In the long annals of sports opinion, this might be the worst idea ever recorded:
If the goal is to have the very best teams playing for the national championship in a balanced national tournament, and to have an eye on providing a chance to the very best mid-major teams, expanding the field is not the answer. The answer lies in shifting the automatic bids to the best teams in the country.
That's Jay Bilas, and let's just leave aside all the Manny Harris elbow stuff and Tommy Amaker stuff as we attempt to wrap our heads around this fantastic idea: get rid of automatic bids. Bilas spends 1151 words on this idea, beginning with the premise that "more good teams play in Division I than ever before"—what does that even mean?—and arriving at the conclusion that the problem with Creighton or Penn State is the SWAC.
No, a thousand times no. One: the goal is not to have the "very best teams playing for the national championship in a balanced national tournament." If that was really the goal the tournament would be about eight teams and would have a round-robin format, or something. The NCAA tournament is a chaotic single-elimination mess and an obviously unfair system for determining a champion. But it is so damn fun that people reasonably overlook its flaws.

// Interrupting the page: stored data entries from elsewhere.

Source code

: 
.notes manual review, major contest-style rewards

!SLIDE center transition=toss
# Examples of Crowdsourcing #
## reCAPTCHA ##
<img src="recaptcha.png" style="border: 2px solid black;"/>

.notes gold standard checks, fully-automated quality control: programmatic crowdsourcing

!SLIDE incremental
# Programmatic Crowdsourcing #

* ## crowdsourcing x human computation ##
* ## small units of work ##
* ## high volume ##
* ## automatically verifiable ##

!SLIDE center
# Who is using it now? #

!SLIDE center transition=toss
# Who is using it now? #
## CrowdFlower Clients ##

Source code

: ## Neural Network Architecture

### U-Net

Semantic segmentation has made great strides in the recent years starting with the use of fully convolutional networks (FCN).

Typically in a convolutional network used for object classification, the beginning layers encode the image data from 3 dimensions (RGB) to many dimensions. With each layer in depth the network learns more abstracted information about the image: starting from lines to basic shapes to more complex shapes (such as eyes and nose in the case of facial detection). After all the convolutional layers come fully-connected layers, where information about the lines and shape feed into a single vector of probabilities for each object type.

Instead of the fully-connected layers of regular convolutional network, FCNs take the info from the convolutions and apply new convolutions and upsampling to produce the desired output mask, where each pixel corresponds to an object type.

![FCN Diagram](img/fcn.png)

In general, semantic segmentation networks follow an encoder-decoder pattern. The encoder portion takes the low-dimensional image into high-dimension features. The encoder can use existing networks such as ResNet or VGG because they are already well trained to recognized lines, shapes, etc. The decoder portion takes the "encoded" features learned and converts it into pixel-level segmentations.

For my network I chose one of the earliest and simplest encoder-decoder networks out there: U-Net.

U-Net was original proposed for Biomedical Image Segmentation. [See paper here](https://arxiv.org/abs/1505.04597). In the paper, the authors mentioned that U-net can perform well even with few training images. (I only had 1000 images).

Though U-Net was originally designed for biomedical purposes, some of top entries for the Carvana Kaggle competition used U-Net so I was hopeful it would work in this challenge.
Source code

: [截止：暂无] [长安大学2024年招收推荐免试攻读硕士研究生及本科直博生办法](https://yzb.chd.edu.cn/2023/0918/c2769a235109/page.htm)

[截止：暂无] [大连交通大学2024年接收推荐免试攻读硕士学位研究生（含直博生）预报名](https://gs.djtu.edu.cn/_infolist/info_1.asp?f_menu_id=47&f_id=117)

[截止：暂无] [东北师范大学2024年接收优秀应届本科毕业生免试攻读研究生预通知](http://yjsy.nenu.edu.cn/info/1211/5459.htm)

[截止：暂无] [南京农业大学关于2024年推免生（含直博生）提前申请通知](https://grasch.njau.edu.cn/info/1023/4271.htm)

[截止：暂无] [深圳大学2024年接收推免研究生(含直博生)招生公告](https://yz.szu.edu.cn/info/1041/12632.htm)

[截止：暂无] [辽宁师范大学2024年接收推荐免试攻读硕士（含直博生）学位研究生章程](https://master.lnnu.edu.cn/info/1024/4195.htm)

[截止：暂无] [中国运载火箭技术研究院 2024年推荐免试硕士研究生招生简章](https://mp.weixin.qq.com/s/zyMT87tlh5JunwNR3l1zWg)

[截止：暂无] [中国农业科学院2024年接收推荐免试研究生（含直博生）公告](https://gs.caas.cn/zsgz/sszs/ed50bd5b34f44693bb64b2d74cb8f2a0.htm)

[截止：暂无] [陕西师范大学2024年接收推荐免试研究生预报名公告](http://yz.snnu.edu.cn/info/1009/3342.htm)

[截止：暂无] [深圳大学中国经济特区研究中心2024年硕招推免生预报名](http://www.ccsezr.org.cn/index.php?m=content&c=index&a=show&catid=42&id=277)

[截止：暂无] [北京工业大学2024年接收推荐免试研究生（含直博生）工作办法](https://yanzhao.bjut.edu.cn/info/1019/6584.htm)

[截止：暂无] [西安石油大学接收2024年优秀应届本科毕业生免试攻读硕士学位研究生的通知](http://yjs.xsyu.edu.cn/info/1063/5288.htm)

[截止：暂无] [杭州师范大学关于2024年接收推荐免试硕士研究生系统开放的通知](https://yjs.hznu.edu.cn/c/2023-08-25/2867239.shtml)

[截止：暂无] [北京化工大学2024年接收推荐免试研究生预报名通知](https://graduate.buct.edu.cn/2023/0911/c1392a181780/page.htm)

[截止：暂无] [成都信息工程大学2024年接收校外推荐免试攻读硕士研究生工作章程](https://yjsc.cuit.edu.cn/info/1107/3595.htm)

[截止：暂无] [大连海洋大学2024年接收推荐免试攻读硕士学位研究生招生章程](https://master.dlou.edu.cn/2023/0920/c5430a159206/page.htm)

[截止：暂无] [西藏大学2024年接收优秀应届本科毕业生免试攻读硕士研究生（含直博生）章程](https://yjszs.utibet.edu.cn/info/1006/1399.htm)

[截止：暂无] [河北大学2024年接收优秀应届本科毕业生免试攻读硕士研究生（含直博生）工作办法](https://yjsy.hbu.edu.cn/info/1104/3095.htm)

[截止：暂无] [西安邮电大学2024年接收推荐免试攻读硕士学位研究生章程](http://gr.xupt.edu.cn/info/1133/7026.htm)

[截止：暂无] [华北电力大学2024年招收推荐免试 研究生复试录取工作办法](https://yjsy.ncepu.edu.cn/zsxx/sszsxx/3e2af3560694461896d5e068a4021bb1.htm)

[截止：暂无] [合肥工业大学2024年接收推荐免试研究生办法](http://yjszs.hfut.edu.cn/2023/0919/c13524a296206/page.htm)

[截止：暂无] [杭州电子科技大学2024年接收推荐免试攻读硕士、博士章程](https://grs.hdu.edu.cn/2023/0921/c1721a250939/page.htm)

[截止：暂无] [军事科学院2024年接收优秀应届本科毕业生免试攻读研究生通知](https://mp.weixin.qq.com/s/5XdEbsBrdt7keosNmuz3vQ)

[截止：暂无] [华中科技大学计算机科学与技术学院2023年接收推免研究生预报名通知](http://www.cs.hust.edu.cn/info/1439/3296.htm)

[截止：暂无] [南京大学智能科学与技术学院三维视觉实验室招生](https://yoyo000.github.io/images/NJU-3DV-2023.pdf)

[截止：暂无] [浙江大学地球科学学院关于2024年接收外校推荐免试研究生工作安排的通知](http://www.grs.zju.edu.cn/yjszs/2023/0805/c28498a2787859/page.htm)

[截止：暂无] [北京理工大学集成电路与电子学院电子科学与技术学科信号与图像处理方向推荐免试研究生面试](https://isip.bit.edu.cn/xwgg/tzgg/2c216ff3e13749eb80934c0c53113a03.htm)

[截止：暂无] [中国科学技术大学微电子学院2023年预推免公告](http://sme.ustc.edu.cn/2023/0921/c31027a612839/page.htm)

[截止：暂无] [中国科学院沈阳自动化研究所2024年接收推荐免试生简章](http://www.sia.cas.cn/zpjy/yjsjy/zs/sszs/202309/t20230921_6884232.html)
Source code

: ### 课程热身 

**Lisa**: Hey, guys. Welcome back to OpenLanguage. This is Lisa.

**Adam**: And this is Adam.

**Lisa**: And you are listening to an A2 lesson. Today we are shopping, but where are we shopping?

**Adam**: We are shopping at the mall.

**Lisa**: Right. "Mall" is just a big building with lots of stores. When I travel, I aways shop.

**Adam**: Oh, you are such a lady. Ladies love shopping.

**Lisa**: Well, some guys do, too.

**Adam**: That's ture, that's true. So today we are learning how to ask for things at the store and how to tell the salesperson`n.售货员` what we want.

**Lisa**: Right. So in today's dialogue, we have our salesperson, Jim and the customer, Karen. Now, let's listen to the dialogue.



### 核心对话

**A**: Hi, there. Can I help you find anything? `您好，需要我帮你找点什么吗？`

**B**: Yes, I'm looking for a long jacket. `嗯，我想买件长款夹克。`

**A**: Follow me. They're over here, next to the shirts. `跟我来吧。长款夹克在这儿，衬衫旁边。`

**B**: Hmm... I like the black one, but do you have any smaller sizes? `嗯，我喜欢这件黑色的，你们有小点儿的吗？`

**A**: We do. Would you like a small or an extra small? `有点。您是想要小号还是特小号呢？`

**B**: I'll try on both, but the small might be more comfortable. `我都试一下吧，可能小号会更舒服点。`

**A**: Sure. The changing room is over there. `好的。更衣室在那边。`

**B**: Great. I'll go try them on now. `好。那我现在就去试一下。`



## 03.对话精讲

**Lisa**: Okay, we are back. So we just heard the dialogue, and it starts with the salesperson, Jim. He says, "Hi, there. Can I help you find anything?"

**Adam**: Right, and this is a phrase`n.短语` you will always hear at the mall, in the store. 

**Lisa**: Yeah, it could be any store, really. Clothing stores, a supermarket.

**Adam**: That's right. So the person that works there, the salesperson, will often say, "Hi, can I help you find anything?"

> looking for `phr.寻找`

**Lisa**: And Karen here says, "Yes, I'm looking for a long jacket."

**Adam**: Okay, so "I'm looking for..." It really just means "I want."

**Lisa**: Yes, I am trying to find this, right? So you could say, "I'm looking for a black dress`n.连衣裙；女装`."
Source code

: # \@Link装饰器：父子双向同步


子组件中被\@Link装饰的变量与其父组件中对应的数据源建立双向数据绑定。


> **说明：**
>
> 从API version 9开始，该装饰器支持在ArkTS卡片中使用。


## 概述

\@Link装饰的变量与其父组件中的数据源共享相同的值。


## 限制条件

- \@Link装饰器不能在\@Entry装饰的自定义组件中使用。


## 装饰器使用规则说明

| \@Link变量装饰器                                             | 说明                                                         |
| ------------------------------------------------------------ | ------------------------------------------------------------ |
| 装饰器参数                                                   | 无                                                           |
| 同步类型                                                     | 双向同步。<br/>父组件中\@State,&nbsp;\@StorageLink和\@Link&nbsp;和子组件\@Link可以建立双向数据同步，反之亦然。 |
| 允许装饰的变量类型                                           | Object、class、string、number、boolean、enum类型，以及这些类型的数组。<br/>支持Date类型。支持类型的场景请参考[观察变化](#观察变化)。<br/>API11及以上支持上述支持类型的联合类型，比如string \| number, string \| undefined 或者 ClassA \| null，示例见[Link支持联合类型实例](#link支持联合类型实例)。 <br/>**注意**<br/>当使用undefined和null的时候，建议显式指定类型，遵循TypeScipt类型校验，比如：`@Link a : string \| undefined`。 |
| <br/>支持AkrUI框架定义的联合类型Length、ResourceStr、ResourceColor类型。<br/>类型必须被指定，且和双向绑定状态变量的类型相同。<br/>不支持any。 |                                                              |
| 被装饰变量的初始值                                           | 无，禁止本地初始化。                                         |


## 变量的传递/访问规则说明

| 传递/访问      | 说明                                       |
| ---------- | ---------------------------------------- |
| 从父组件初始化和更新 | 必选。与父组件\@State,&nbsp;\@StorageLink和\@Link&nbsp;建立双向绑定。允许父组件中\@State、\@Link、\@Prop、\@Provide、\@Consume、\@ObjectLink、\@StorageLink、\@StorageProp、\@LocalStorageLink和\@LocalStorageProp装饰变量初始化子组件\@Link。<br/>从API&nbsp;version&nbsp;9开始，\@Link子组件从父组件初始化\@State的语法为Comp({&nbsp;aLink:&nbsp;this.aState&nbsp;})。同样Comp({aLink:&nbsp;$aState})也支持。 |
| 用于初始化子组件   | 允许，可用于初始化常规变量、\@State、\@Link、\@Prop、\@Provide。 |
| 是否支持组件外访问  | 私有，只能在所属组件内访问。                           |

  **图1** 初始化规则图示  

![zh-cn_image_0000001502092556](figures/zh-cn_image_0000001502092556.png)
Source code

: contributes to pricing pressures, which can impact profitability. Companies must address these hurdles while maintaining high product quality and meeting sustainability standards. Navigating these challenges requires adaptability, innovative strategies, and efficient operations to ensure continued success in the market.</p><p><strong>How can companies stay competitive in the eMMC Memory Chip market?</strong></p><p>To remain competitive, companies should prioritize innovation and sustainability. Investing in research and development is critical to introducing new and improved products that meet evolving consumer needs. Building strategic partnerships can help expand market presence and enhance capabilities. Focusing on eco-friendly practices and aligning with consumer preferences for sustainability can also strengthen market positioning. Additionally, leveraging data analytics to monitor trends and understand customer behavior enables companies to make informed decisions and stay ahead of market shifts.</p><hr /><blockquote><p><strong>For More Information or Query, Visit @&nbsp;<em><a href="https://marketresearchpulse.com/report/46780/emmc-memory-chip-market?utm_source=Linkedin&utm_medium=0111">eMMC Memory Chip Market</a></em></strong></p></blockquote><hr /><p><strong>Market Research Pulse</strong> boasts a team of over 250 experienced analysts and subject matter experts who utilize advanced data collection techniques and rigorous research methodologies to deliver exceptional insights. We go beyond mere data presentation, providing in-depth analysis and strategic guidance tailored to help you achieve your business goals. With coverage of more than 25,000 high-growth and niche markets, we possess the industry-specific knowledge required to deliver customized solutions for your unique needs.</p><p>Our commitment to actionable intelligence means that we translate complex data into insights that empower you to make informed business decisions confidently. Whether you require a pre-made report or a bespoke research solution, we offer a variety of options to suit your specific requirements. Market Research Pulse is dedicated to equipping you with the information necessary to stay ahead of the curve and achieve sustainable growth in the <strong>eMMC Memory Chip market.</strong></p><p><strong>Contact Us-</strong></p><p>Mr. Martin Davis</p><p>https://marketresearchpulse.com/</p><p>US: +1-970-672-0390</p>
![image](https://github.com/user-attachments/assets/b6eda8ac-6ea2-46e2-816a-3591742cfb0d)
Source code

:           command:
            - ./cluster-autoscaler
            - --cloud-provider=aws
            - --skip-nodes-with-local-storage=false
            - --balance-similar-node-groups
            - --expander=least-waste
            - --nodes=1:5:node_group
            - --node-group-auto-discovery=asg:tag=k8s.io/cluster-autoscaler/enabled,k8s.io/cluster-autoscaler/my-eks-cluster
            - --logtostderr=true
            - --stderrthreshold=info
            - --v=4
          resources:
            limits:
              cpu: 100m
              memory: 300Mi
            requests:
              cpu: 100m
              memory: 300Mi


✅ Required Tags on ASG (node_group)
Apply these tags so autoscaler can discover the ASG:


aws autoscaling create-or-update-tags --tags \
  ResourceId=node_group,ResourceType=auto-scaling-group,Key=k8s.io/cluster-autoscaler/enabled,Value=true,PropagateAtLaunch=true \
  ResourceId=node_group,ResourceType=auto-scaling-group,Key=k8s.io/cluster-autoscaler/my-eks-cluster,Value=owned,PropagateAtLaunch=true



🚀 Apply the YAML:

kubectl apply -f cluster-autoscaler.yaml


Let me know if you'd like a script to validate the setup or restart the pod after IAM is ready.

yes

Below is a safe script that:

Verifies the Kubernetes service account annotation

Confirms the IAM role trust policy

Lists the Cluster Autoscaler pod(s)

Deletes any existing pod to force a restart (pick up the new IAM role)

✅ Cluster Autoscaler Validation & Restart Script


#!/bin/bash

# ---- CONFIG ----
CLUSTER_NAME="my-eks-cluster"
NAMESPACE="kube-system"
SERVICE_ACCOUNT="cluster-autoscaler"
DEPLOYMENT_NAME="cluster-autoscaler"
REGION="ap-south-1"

More than that, the autobids help lessen the flaws. A national championship tournament that includes this many teams is kind of a dumb idea. It will be apparent from the moment that the bracket is selected that 40 or 50 teams in it are obviously not the best teams in the country. A number of no- or little- hope bids actually makes it less of a dumb idea. One way to make a singe elimination tournament less unfair and stupid is to bias it in favor of the teams who did very well during the regular season. Including a bunch of conference champions who would otherwise not be in the field otherwise provides greater motivation to get a protected seed.
I mean, never ever has a 1 gone down to a 16, and a 15 over a 2 is really rare. But once you get into the 3, 4, 5 range you know some of those teams are getting lead pipes to the head. In the Bilas system you'd be replacing those no-hopers at the end of the field with, like, Penn State, and significantly reducing the reward for having a kickin' regular season.
So even if you are a heartless lawyer robot like Bilas—who says the argument against his position is a "sentimental one," which is another way of saying "I hate puppies and fun and sunshine"—the straggling autobids at the end of the field help make the bracket less of a mockery of the regular season and should be kept even if, you know…
…you'd watch Bucknell versus Kansas and think to yourself "goddammit why isn't a below .500 major conference team in this game?"
Bilas does frame his post by arguing that dumping autobids would get the best mid-majors in more—St Mary's and Creighton wouldn't be biting their fingernails to the nub if there were no autobids—but really, that's not the point. Really, really not the point.
Everything you ever didn't want to know about the pairwise. Western College Hockey has an overview of college hockey's rigid and kind of crappy selection system, and I winced when I read this sentence:
Proponents of this system argue there is no cliff because the system is designed to only be looked at once, at the end of the season, and thus, there are no fluctuations, but regardless, teams still gain a disproportionate benefit if a team they beat ends up 25th rather than 26th.
Only one person argues something that stupid: a poster on USCHO named "ScoobyDoo" who has some five-digit-and-rising post count and who descends on any thread about how the pairwise is deeply flawed—which it is—and expounds dumbly like that.
By the way: Michigan returns to action this weekend against Western Michigan. Outside of that series you are rooting against Notre Dame and Alaska. Here's the TUC cliff in action: Alaska is currently the 25th and last team to be counted as a TUC. If Alaska loses its series against Ohio State, they're extremely likely to drop out of consideration; with them will go ND's 2-0 and M's 1-1 record against the Nanooks. Both of those are very good for Michigan, as if that happens ND will be vulnerable at the Joe.